I have previously been using an early pre-release of Linux CNC on Debian 7. My main reason for upgrading is the requirement for python packages and other software that is no longer supported on Debian 7.
This project will cover the real method I have used to install Linux CNC 2.8 pre on Debian 9, including the quality-of-life changes I have made. It will also include the links to other peoples instructions which I used to compile this poroject.
For informational purposes, I will also include the myriad ways in which I could not get LinuxCNC working. It is important to document your 'failures' as well as successes, although in this instance I do not consider them failures as I learned several useful things along the way.
When I tried to install Linux CNC, I found that there was a lot of useful information, but the world had moved on and the information was not as applicable as it once was. I spent a significant amount of time trying to update the guides for the current software but no dice.
Anyway, the reasons I want a current Linux CNC install:
Support for hardware that will be used in my milling machine conversion (7i96 - Mesa Electronics)
Support for the latest Python, Python-pip and other current software repositories
Pretty, familiar UI. I use Linux Mint as my typical Linux distro.
USB support for RS485 converter, and wireless networking
I know Linux Mint has current software repositories, and a decent UI that I am familiar with, works with the USB wifi dongle and the USB RS485 converter I have. So lets start there.
(Side note: the information on this site was invaluable, I am glad the time was taken to collect that information in a single place. Thank you.)
I started off by downloading Linux Mint 19.3 - Mate - 32-bit
The Mate desktop environment is great for older hardware as it doesn't use as many resources as the fancier desktops but it still has all the comforts I have come to expect with a modern Linux. I chose the 32-bit to ensure that my old hardware would be compatible.
Installed Mint from USB
My old hardware would not boot from a USB 3 flash drive, so I had to use a USB 2 drive instead. :(
Downloaded the real-time patches, as per the 'Linux Mint 19.1 RT Kernel' page.
I initially downloaded the newest real time patches I could find, to got with the newer Linux distro (I had downloaded Mint 19.3, the tutorial covered Mint 19.1) This was a mistake.
Built the Preempt Kernel.
What a pain in the ass is kernel building. I ran out of hard disk space once because the build files were 16 GB and I had used a small SSD as a boot drive. This was a mistake.
The actual build process itself takes a very long time, especially on a Pentium D, without using the proper build flags and limiting the build to a sensible hardware configuration. This was a mistake.
After the Kernel built over night, I followed the rest of the tutorial.
Installed the Kernel, installed grub-customizer, reboot.
Linux Mint not boot into Preempt Kernel, will boot into other Kernels, just not the new one. I found the problem is that the Kernel I built is too large to fit in the initial RAM disk that is used to boot Linux. Great.
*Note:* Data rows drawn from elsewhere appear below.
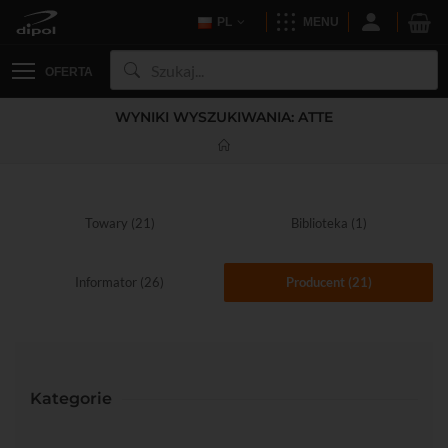
PL
MENU
OFERTA
WYNIKI WYSZUKIWANIA: ATTE
Towary (21)
Biblioteka (1)
Informator (26)
Producent (21)
Kategorie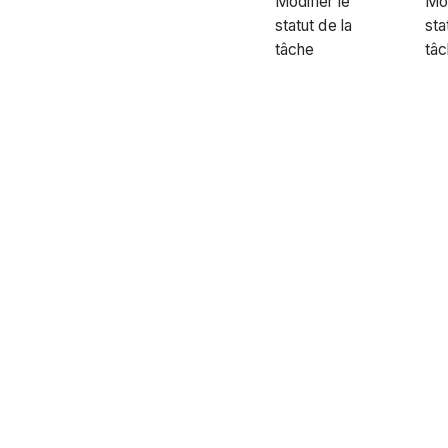
Modifier le
Mod
statut de la
sta
tâche
tâ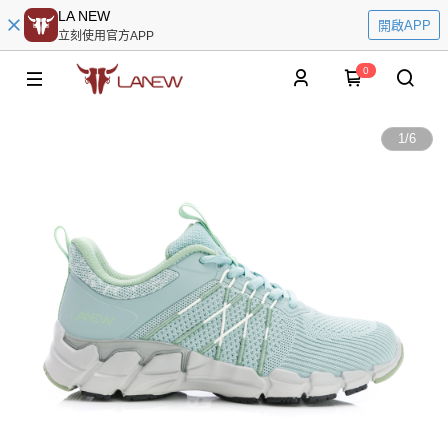
LA NEW
開啟APP
立刻使用官方APP
0
1
/
6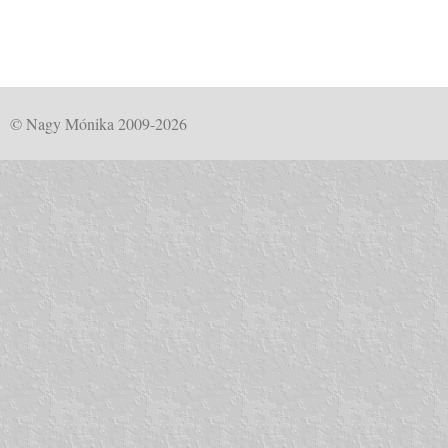
© Nagy Mónika 2009-2026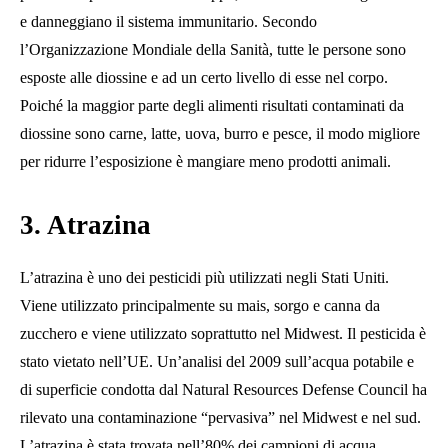
e danneggiano il sistema immunitario. Secondo
l’Organizzazione Mondiale della Sanità, tutte le persone sono
esposte alle diossine e ad un certo livello di esse nel corpo.
Poiché la maggior parte degli alimenti risultati contaminati da
diossine sono carne, latte, uova, burro e pesce, il modo migliore
per ridurre l’esposizione è mangiare meno prodotti animali.
3. Atrazina
L’atrazina è uno dei pesticidi più utilizzati negli Stati Uniti.
Viene utilizzato principalmente su mais, sorgo e canna da
zucchero e viene utilizzato soprattutto nel Midwest. Il pesticida è
stato vietato nell’UE. Un’analisi del 2009 sull’acqua potabile e
di superficie condotta dal Natural Resources Defense Council ha
rilevato una contaminazione “pervasiva” nel Midwest e nel sud.
L’atrazina è stata trovata nell’80% dei campioni di acqua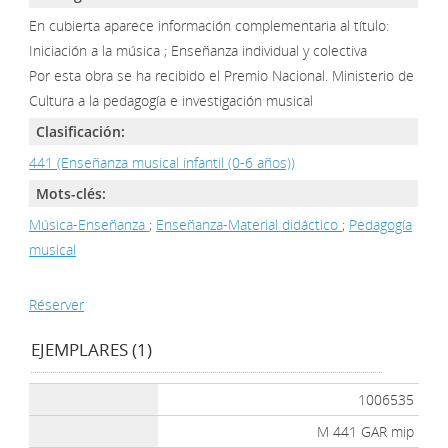
En cubierta aparece información complementaria al título:
Iniciación a la música ; Enseñanza individual y colectiva
Por esta obra se ha recibido el Premio Nacional. Ministerio de
Cultura a la pedagogía e investigación musical
Clasificación:
441 (Enseñanza musical infantil (0-6 años))
Mots-clés:
Música-Enseñanza
;
Enseñanza-Material didáctico
;
Pedagogía
musical
Réserver
EJEMPLARES (1)
1006535
M 441 GAR mip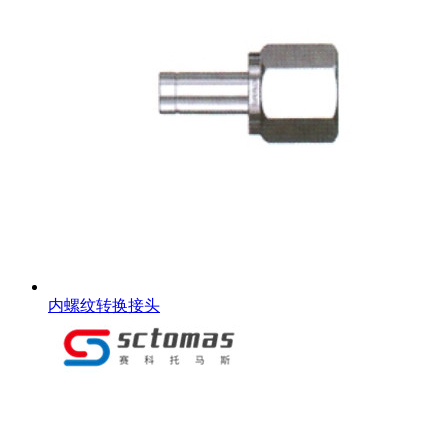
内螺纹转换接头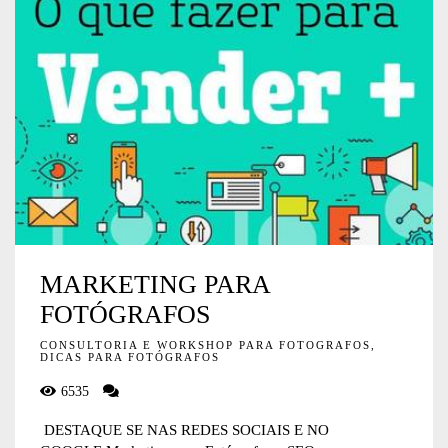
MARKETING PARA
FOTÓGRAFOS
CONSULTORIA E WORKSHOP PARA FOTOGRAFOS,
DICAS PARA FOTÓGRAFOS
6535
DESTAQUE SE NAS REDES SOCIAIS E NO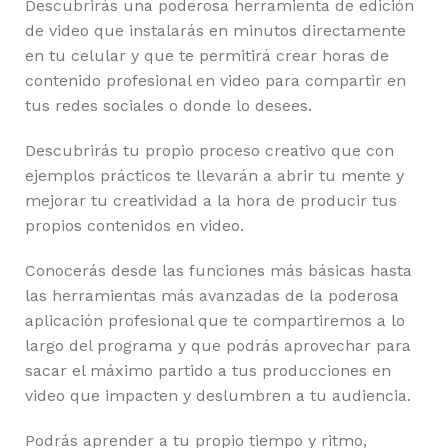
Descubrirás una poderosa herramienta de edición
de video que instalarás en minutos directamente
en tu celular y que te permitirá crear horas de
contenido profesional en video para compartir en
tus redes sociales o donde lo desees.
Descubrirás tu propio proceso creativo que con
ejemplos prácticos te llevarán a abrir tu mente y
mejorar tu creatividad a la hora de producir tus
propios contenidos en video.
Conocerás desde las funciones más básicas hasta
las herramientas más avanzadas de la poderosa
aplicación profesional que te compartiremos a lo
largo del programa y que podrás aprovechar para
sacar el máximo partido a tus producciones en
video que impacten y deslumbren a tu audiencia.
Podrás aprender a tu propio tiempo y ritmo,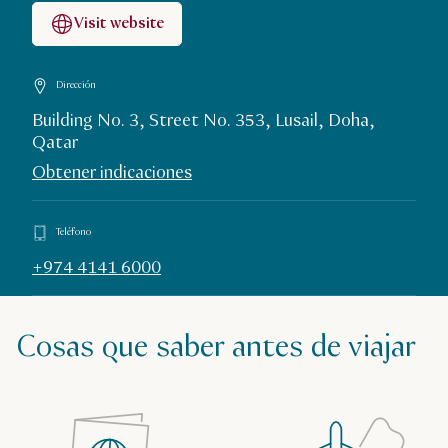
Visit website
Dirección
Building No. 3, Street No. 353, Lusail, Doha,
Qatar
Obtener indicaciones
Teléfono
+974 4141 6000
Cosas que saber antes de viajar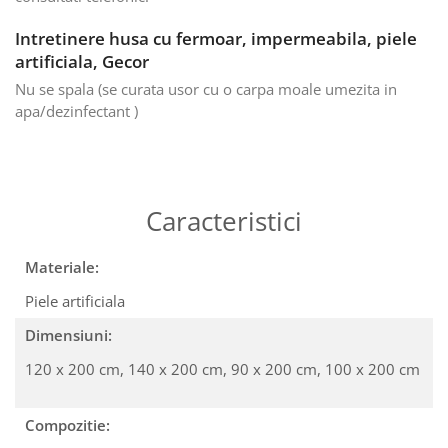
Intretinere husa cu fermoar, impermeabila, piele
artificiala, Gecor
Nu se spala (se curata usor cu o carpa moale umezita in
apa/dezinfectant )
Caracteristici
Materiale:
Piele artificiala
Dimensiuni:
120 x 200 cm,
140 x 200 cm,
90 x 200 cm,
100 x 200 cm
Compozitie: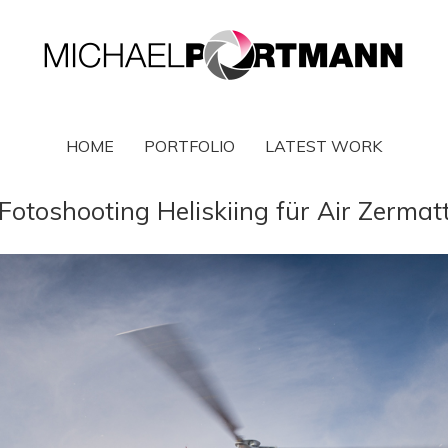
MICHAEL
HOME
PORTFOLIO
LATEST WORK
PORTMANN
Photographer
Zermatt
Fotoshooting Heliskiing für Air Zermat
To fix this, I had to reboot into a working Kernel, then re-make the Kernel, using commands to strip the built modules. Wow that was a pain. I used this website as a guide:
I started the build process again, deleting the extracted files (all 16+GB Gone :( ), to ensure I was starting with a clean slate. I ended up running these commands specifically:
make -j4 make INSTALL_MOD_STRIP=1 modules_install make install
This gave me an initrd image that was ~60MB instead of 580MB as before. Great.
Sort grub, reboot.
Not having it. Some very strange errors that I can no longer remember and that google did not help with. Bugger.
So I started again.
This time with Mint 19.1 and the older RT patches. I followed all of the steps in the guide and got to the 'sort grub, reboot step' without too much trouble. Still, Linux would not boot to the Preempt RT Kernel.
At this point I ordered a more modern CPU for my motherboard. I upgraded to a Q9300 quad core, costing only £7 from eBay. I did this because the Pentium D was limited to 32-bit, and I wondered if the 64-bit versions of Linux Mint would have better luck. It was also an upgrade in terms of the performance and should reduce the jitter of the LinuxCNC's base thread.